Perhaps the guile taken from git is causing the errors

This is not unlikely. Features and compatibility on Guile's master branch are fluctuating widely. You should stick to released versions. Guile 3 has been released yesterday (but I'd be surprised if annotation-scheme worked with Guile 3 out of the box); one of the 2.x stable releases should work though.
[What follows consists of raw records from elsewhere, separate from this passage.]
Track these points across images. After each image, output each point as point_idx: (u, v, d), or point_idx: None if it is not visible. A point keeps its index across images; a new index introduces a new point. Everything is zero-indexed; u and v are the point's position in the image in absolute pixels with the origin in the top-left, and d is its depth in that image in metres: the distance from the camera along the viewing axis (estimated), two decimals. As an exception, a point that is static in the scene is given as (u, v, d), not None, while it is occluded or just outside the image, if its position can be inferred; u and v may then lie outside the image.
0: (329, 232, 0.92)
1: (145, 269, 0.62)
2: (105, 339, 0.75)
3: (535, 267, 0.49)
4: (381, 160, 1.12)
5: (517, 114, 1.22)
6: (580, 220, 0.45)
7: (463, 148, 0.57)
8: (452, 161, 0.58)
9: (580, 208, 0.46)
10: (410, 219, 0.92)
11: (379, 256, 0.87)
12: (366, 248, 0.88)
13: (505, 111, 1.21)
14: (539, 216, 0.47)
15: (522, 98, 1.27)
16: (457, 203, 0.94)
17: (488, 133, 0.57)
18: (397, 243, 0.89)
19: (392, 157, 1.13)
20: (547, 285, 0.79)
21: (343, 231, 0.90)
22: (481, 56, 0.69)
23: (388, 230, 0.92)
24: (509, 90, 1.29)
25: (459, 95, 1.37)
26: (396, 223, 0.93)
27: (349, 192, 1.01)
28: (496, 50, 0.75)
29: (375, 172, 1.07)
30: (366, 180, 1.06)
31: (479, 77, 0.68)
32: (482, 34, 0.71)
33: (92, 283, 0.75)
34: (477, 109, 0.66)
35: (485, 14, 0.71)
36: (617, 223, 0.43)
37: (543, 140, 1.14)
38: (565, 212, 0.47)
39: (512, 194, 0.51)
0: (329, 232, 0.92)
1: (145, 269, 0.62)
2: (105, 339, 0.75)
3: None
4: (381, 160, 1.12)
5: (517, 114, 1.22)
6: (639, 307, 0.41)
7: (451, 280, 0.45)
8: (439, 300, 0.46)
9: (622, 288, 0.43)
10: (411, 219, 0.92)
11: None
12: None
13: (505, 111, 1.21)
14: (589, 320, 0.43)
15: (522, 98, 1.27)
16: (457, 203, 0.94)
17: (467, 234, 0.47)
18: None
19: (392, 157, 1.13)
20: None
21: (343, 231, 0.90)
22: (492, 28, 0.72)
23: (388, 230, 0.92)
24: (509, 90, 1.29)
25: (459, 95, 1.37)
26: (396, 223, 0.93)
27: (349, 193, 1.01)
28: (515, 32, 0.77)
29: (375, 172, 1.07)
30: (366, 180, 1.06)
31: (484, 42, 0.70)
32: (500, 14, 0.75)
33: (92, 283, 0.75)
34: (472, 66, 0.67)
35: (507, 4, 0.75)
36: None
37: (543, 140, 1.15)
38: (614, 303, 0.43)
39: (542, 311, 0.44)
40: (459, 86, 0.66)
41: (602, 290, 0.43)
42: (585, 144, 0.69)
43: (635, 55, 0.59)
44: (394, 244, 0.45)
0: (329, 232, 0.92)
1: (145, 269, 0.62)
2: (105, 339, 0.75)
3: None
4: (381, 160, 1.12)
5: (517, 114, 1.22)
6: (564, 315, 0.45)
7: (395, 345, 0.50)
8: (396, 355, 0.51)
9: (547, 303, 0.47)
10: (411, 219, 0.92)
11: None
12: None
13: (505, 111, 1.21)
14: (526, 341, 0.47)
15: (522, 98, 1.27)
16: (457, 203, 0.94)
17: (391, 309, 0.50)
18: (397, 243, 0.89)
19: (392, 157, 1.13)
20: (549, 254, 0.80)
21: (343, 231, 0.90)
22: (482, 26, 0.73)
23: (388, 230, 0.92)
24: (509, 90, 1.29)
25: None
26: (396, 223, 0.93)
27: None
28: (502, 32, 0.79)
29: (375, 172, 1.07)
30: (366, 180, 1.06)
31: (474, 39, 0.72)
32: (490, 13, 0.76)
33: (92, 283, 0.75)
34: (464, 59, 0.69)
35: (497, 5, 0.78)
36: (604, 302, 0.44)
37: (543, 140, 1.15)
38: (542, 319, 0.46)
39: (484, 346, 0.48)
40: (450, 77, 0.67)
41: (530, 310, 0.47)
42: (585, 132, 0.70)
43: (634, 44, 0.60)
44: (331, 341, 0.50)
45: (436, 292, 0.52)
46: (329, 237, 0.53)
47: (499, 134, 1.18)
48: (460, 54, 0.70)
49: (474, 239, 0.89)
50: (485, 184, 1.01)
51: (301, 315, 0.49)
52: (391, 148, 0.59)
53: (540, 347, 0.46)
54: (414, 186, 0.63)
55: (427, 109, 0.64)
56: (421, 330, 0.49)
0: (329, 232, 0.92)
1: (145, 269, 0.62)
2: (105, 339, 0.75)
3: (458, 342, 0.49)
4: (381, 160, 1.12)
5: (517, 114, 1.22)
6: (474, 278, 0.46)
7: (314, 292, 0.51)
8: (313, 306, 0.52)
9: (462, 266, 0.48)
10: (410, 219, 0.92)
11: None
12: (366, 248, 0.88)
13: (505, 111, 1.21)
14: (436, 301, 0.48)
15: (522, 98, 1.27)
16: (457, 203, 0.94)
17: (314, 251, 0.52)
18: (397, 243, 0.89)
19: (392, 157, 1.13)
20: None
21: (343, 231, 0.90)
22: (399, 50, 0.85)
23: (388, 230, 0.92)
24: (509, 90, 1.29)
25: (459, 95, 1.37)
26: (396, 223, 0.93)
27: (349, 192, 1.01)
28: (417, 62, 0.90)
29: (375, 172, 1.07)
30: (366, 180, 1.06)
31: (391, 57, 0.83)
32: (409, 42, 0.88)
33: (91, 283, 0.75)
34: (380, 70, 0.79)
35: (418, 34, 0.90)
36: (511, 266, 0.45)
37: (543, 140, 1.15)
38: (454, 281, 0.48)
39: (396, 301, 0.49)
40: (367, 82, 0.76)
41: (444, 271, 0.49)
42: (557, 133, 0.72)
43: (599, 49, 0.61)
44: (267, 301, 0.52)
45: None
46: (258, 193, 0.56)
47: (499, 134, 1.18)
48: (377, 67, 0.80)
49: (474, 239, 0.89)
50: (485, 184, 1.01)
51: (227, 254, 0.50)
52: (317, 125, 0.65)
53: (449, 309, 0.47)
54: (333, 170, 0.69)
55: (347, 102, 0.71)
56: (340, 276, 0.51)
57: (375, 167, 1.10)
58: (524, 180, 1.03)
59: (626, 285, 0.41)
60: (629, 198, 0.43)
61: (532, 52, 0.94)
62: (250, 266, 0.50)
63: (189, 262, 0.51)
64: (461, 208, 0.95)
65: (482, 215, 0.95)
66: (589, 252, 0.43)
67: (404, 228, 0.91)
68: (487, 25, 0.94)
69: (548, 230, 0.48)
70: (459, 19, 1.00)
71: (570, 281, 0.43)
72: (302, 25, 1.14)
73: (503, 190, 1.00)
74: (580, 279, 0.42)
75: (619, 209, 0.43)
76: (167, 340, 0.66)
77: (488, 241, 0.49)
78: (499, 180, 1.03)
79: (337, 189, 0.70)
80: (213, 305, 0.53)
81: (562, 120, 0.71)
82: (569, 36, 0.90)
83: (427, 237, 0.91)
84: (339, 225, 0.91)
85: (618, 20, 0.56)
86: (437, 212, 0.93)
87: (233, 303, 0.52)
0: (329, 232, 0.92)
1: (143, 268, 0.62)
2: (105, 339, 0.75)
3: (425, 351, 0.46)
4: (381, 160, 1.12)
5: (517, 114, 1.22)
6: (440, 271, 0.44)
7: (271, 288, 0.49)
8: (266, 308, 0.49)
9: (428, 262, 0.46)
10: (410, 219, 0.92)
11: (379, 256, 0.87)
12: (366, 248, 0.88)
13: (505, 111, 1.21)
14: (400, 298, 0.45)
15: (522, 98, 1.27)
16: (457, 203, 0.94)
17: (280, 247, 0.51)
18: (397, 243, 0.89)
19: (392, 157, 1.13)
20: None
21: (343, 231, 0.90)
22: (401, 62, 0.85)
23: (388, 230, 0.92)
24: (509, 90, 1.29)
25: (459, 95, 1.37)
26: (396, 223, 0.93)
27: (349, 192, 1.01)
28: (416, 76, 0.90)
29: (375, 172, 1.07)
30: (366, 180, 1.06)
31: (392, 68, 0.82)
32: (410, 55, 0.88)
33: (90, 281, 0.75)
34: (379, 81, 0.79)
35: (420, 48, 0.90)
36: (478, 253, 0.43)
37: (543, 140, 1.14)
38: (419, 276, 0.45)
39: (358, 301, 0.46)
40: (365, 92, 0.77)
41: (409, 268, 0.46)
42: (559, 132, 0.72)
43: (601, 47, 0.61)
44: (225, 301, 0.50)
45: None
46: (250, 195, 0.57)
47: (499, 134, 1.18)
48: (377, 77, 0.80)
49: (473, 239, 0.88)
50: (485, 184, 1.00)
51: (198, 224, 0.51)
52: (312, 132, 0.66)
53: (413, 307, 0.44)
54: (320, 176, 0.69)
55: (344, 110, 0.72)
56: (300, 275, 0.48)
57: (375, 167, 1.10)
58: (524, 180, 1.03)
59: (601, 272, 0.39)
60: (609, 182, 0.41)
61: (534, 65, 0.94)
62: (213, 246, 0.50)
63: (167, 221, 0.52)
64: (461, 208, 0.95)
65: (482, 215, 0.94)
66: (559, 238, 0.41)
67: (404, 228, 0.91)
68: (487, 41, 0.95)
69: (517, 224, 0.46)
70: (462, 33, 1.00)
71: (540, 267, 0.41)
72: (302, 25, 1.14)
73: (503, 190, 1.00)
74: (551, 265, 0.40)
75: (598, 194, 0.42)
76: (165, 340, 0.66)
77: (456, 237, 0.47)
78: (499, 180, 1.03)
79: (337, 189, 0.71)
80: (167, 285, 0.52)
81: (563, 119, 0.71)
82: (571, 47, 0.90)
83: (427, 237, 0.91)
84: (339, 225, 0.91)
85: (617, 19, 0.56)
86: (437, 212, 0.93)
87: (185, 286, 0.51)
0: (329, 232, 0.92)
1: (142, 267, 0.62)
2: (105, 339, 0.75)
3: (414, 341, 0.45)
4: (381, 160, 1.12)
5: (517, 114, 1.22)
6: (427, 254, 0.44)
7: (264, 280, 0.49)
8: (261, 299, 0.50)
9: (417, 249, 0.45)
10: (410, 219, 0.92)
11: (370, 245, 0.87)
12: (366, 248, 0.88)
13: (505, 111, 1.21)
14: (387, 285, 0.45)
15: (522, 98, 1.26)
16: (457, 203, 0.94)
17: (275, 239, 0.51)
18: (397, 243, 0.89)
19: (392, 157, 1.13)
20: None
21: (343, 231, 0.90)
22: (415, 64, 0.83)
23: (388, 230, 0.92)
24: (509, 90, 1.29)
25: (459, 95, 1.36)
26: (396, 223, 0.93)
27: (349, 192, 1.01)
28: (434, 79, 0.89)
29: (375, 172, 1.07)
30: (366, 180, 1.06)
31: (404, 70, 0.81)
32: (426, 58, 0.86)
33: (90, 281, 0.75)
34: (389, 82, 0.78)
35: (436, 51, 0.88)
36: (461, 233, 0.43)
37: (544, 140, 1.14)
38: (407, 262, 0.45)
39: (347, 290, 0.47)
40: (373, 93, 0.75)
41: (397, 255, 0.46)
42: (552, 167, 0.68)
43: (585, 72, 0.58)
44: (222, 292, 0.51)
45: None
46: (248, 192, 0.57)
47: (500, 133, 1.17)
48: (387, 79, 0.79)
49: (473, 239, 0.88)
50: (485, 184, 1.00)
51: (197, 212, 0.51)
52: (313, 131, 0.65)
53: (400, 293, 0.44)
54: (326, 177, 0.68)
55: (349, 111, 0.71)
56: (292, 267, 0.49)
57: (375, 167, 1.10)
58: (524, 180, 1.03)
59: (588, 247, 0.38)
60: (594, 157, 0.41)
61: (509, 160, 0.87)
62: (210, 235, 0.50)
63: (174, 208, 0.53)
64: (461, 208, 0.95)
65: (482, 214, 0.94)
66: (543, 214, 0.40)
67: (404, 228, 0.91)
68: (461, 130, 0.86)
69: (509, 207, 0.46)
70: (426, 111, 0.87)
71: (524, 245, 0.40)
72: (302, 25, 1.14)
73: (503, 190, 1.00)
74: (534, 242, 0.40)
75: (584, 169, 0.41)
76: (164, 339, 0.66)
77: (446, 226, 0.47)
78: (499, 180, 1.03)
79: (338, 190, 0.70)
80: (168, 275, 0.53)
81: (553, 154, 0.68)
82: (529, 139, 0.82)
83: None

linas commented 4 years ago

Guile 3

I've been running guile-3 in production servers running the AtomSpace for about a year now, and have piled up maybe dozens of CPU-years of data-mining on it. Zero crashes, zero hangs. (Well, OK, there was one problem, but we worked around it. We have a server that can accept scheme code coming in on a socket, and evaluate it. So you could take a file, for example, sample_dataset.scm from the tests directory, and go cat sample_dataset.scm | nc localhost 17001 and it would get evaluated. The bug was that, if the file was more than 2-10 megabytes in size, then, after piping in hundreds of these files, over an hour or two, the guile-3 compiler would corrupt something and crash. The work-around was to not do it this way. The actual bug is (I think) some kind of race condition between copying the string, and having the compiler examine it, because short strings didn't exhibit this problem. In short, some half-dozen people, besides myself, have been using guile-3+atomspace for a year now, and its been rock-solid. As to annotation-scheme, I did all my runs on guile-3, and if you look at the final report #98, you will see some of those runs were 60 hours long. To summarize: guile -3 works great. It's the build infrastructure for this particular repo that doesn't work so well.

linas commented 4 years ago

Closing; this appears to be a source of confusion. The build-aux dir still needs to be removed, but this is best put off until the backlog of other, more important issues are resolved.

linas commented 4 years ago

There is an existing issue, #76 that is tracking this.